PRINCETON, NJ -- Hispanic voters nationwide haven't shifted their congressional voting preferences since the signing of Arizona's new immigration law on April 23. Their preference for the Democratic candidate over the Republican candidate, 61% to 32%, in April 23 to June 8 interviewing almost identically matches the 60% to 32% margin recorded between March 1 and April 22. White voters and black voters also haven't changed their voting intentions.

Congressional Generic Ballot, by Race/Ethnicity, Before and After Passage of Arizona Immigration Law

The Arizona immigration statute generated substantial news coverage during the time when it first became law, including critical commentary from President Obama himself. Some news coverage focused on the possible political implications of the law for the Hispanic vote this fall. Because the Arizona legislature that passed the law was Republican-controlled and because Democrats have been among the most vocal critics of the law, some observers hypothesized that Democrats could gain and Republicans could lose among Hispanic voters as a result.

But that does not appear to be the case -- at least to this point in time.

That said, President Obama's job approval rating is down among Hispanics this year. This drop appears to have begun prior to the April 23 signing of the new Arizona law. It should be noted that the drop in Obama's approval rating between January and May of this year was primarily among Hispanics who chose to be interviewed in Spanish, while the current sample of registered-voter Hispanics includes significantly fewer of this group.

Enthusiasm

Hispanics are slightly less likely to say they are "very enthusiastic" about voting this year, compared with whites or blacks. Enthusiasm among Hispanics ticked up very slightly between the two periods, while enthusiasm dwindled slightly among whites and blacks. These changes are not substantial enough to suggest major changes in the political climate, although they deserve monitoring between now and the election on Nov. 2.

Enthusiasm About Voting, by Race/Ethnicity, Before and After Passage of Arizona Immigration Law

Survey Methods

Results are based on telephone interviews conducted as part of Gallup Daily tracking March 1-June 8, 2010, with a random sample of Hispanic registered voters, aged 18 and older, living in all 50 U.S. states and the District of Columbia, selected using random-digit-dial sampling.
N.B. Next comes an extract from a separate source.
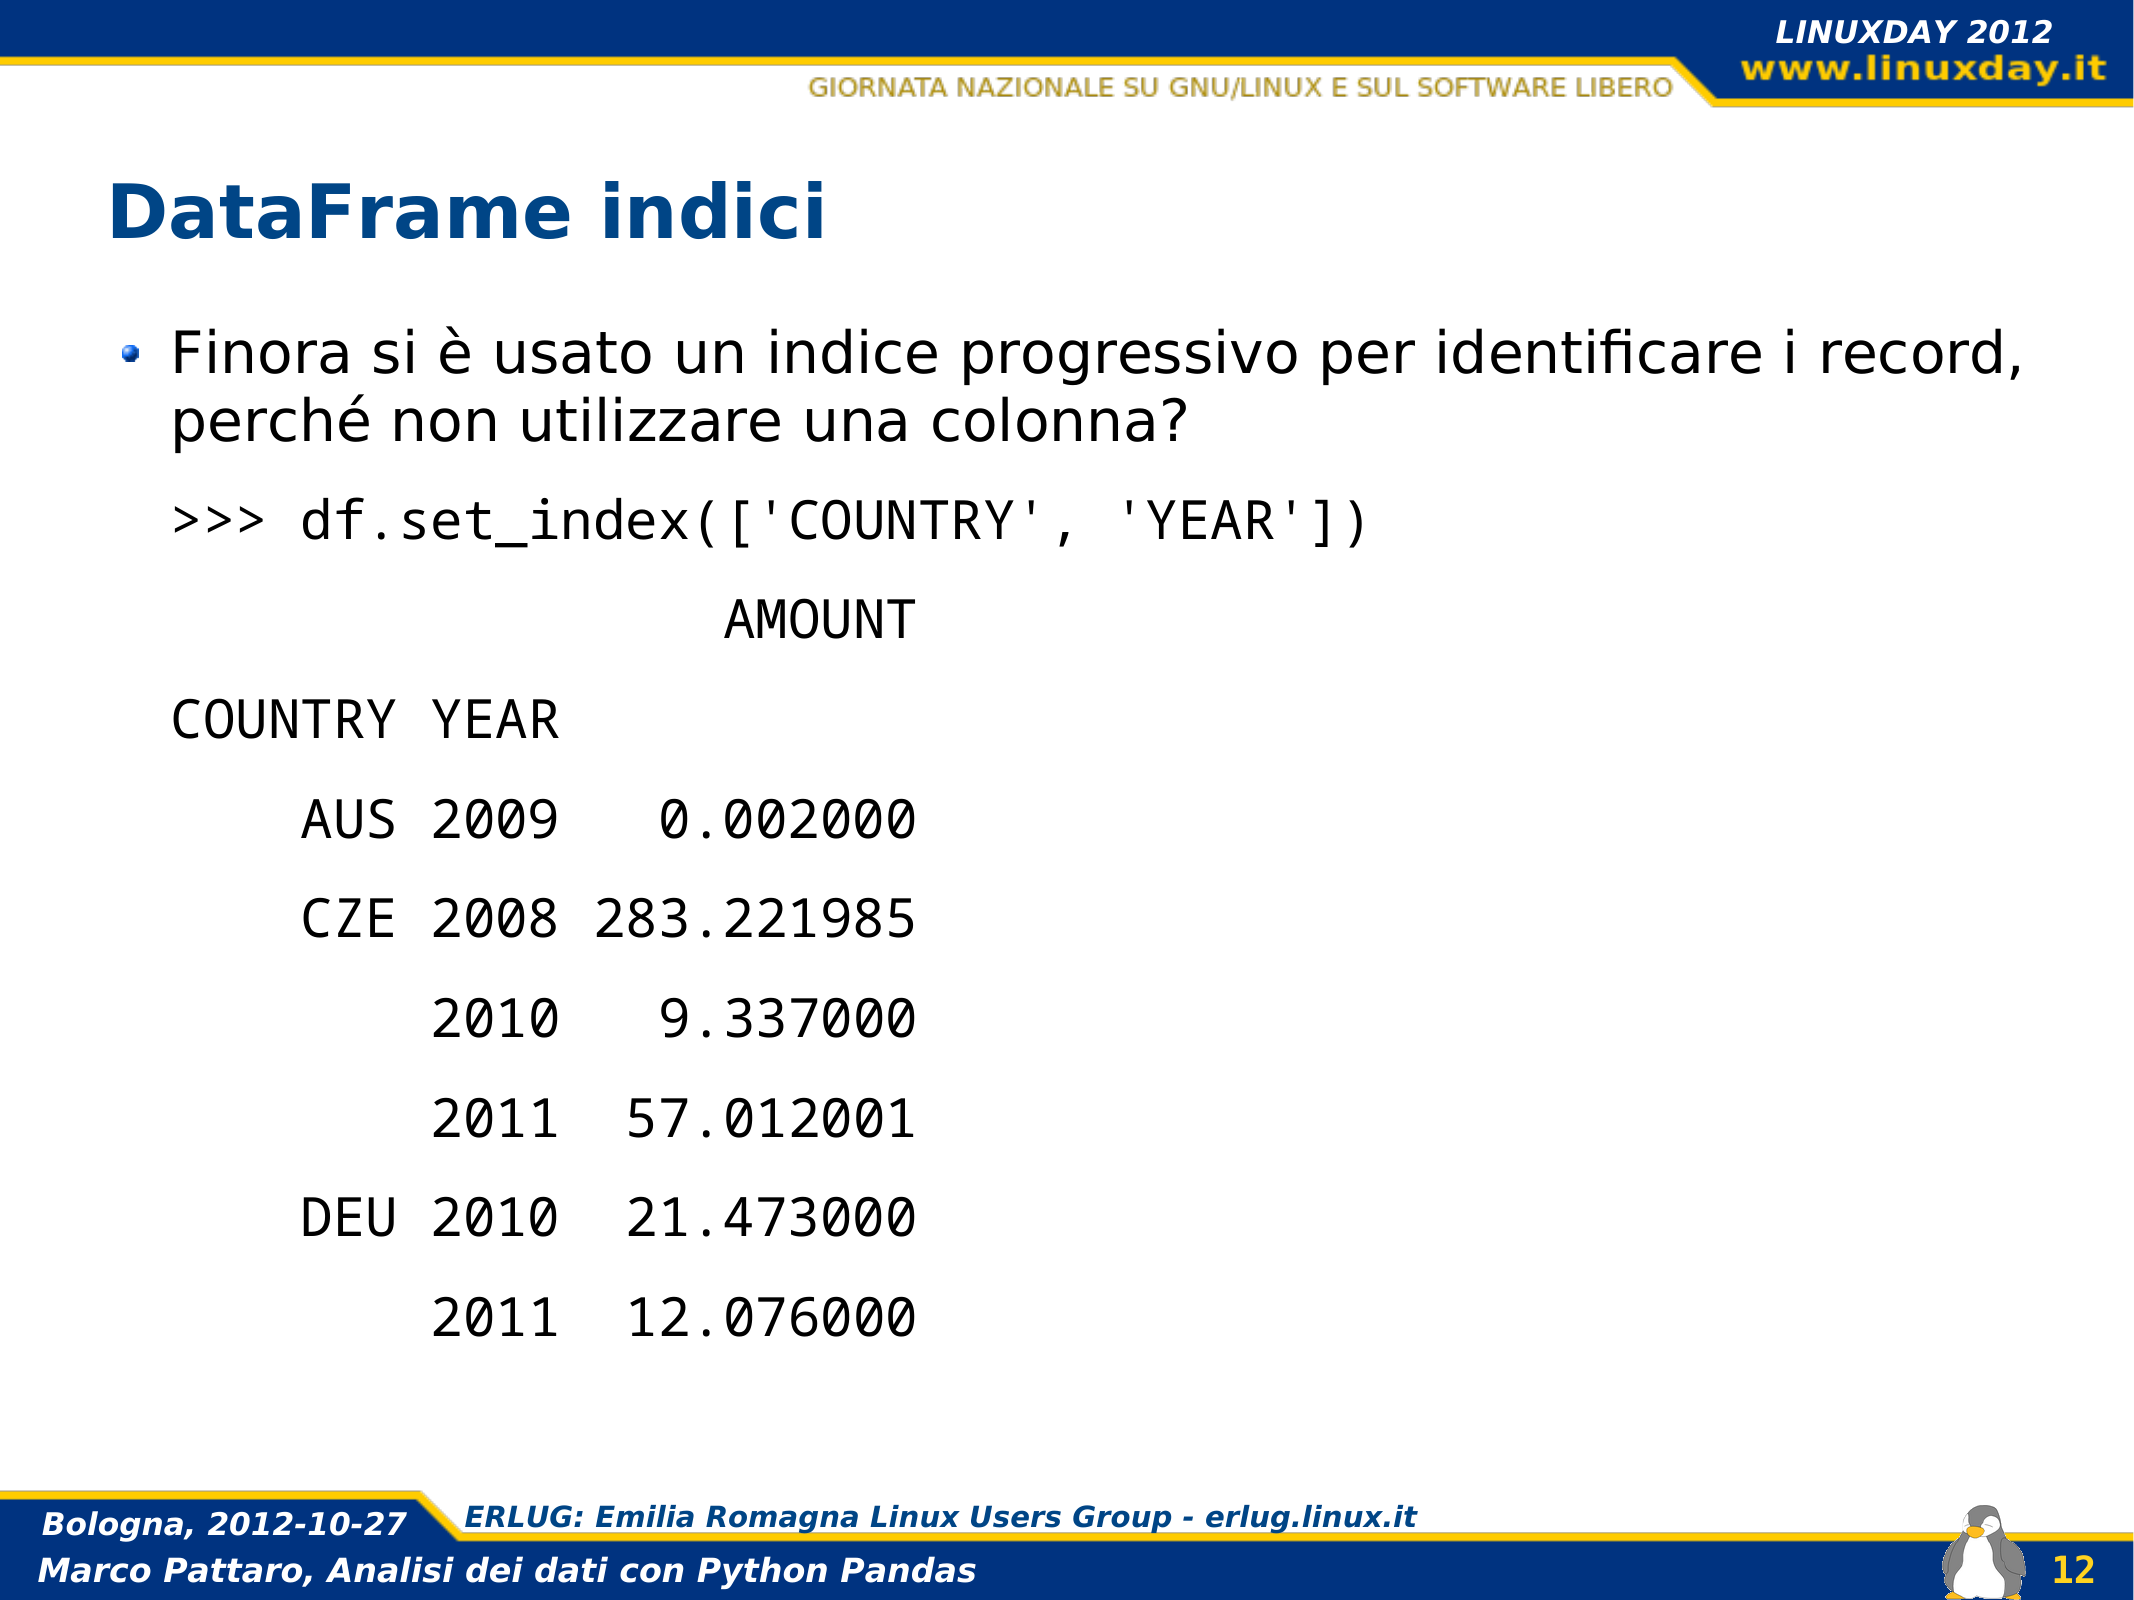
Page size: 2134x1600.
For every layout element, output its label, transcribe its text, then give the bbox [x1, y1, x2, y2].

picture [0, 0, 2134, 1600]
list Finora si è usato un indice progressivo per identificare i record, perché non utilizzare una colonna? >>> df.set_index(['COUNTRY', 'YEAR']) AMOUNT COUNTRY YEAR AUS 2009 0.002000 CZE 2008 283.221985 2010 9.337000 2011 57.012001 DEU 2010 21.473000 2011 12.076000 [106, 319, 2027, 1441]
title DataFrame indici [106, 159, 2080, 267]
For results based on the total sample of 548 Hispanic registered voters interviewed March 1-April 22, one can say with 95% confidence that the maximum margin of sampling error is ±5 percentage points.

For results based on the total sample of 459 Hispanic registered voters interviewed April 23-June 8, one can say with 95% confidence that the maximum margin of sampling error is ±5 percentage points.

Interviews are conducted with respondents on landline telephones and cellular phones, with interviews conducted in Spanish for respondents who are primarily Spanish-speaking. Each daily sample includes a minimum quota of 150 cell phone respondents and 850 landline respondents, with additional minimum quotas among landline respondents for gender within region. Landline respondents are chosen at random within each household on the basis of which member had the most recent birthday.

Samples are weighted by gender, age, race, Hispanic ethnicity, education, region, adults in the household, cell-phone-only status, cell-phone-mostly status, and phone lines. Demographic weighting targets are based on the March 2009 Current Population Survey figures for the aged 18 and older non-institutionalized population living in U.S. telephone households. All reported margins of sampling error include the computed design effects for weighting and sample design.

In addition to sampling error, question wording and practical difficulties in conducting surveys can introduce error or bias into the findings of public opinion polls.